-- START Data to use --

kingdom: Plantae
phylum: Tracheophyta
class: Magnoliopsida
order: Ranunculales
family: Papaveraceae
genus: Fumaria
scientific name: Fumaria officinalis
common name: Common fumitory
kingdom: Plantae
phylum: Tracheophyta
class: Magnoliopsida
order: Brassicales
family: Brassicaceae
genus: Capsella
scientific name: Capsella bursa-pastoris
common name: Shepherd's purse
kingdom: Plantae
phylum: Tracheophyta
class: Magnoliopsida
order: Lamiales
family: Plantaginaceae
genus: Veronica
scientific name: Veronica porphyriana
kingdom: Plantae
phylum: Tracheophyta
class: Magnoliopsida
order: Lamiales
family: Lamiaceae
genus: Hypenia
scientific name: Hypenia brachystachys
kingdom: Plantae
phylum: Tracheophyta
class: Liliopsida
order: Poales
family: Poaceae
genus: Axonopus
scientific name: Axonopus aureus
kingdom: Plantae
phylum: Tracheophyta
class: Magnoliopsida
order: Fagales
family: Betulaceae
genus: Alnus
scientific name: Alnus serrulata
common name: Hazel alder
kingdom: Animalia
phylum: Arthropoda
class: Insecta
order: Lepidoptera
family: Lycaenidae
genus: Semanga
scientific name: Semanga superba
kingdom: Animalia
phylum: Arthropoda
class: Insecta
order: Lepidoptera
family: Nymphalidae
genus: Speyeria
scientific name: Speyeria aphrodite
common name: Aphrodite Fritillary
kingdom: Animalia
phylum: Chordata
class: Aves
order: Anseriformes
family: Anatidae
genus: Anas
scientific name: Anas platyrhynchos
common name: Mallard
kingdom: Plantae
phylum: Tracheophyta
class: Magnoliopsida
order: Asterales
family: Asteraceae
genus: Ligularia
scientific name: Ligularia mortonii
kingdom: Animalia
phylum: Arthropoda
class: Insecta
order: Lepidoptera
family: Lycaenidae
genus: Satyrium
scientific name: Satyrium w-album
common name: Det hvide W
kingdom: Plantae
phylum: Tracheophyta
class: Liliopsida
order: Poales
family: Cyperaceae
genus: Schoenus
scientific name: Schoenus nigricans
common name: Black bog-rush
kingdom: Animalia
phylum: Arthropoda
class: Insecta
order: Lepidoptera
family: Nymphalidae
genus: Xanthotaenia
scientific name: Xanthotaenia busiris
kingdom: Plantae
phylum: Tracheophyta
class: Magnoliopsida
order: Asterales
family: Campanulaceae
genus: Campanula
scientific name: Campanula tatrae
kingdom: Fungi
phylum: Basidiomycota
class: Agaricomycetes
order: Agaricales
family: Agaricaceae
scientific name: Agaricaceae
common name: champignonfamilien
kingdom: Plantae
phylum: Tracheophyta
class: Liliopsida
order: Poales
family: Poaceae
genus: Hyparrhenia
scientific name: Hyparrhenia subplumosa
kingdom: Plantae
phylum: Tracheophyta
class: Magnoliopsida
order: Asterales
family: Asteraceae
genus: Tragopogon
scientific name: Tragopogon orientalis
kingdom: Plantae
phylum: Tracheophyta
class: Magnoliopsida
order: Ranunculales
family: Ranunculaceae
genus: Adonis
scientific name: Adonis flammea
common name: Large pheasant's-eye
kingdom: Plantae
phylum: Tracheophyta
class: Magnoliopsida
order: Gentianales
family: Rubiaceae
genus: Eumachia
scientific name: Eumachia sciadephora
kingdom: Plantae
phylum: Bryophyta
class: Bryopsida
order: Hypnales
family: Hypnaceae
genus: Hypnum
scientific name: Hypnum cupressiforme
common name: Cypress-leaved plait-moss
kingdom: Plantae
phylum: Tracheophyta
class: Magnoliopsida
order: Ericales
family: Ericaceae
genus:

-- END Data to use --

→ Short exercise: Quote word for word the lines above, from the line with "class: Aves" up to and including the line with "genus: Schoenus".

→ Task output:
class: Aves
order: Anseriformes
family: Anatidae
genus: Anas
scientific name: Anas platyrhynchos
common name: Mallard
kingdom: Plantae
phylum: Tracheophyta
class: Magnoliopsida
order: Asterales
family: Asteraceae
genus: Ligularia
scientific name: Ligularia mortonii
kingdom: Animalia
phylum: Arthropoda
class: Insecta
order: Lepidoptera
family: Lycaenidae
genus: Satyrium
scientific name: Satyrium w-album
common name: Det hvide W
kingdom: Plantae
phylum: Tracheophyta
class: Liliopsida
order: Poales
family: Cyperaceae
genus: Schoenus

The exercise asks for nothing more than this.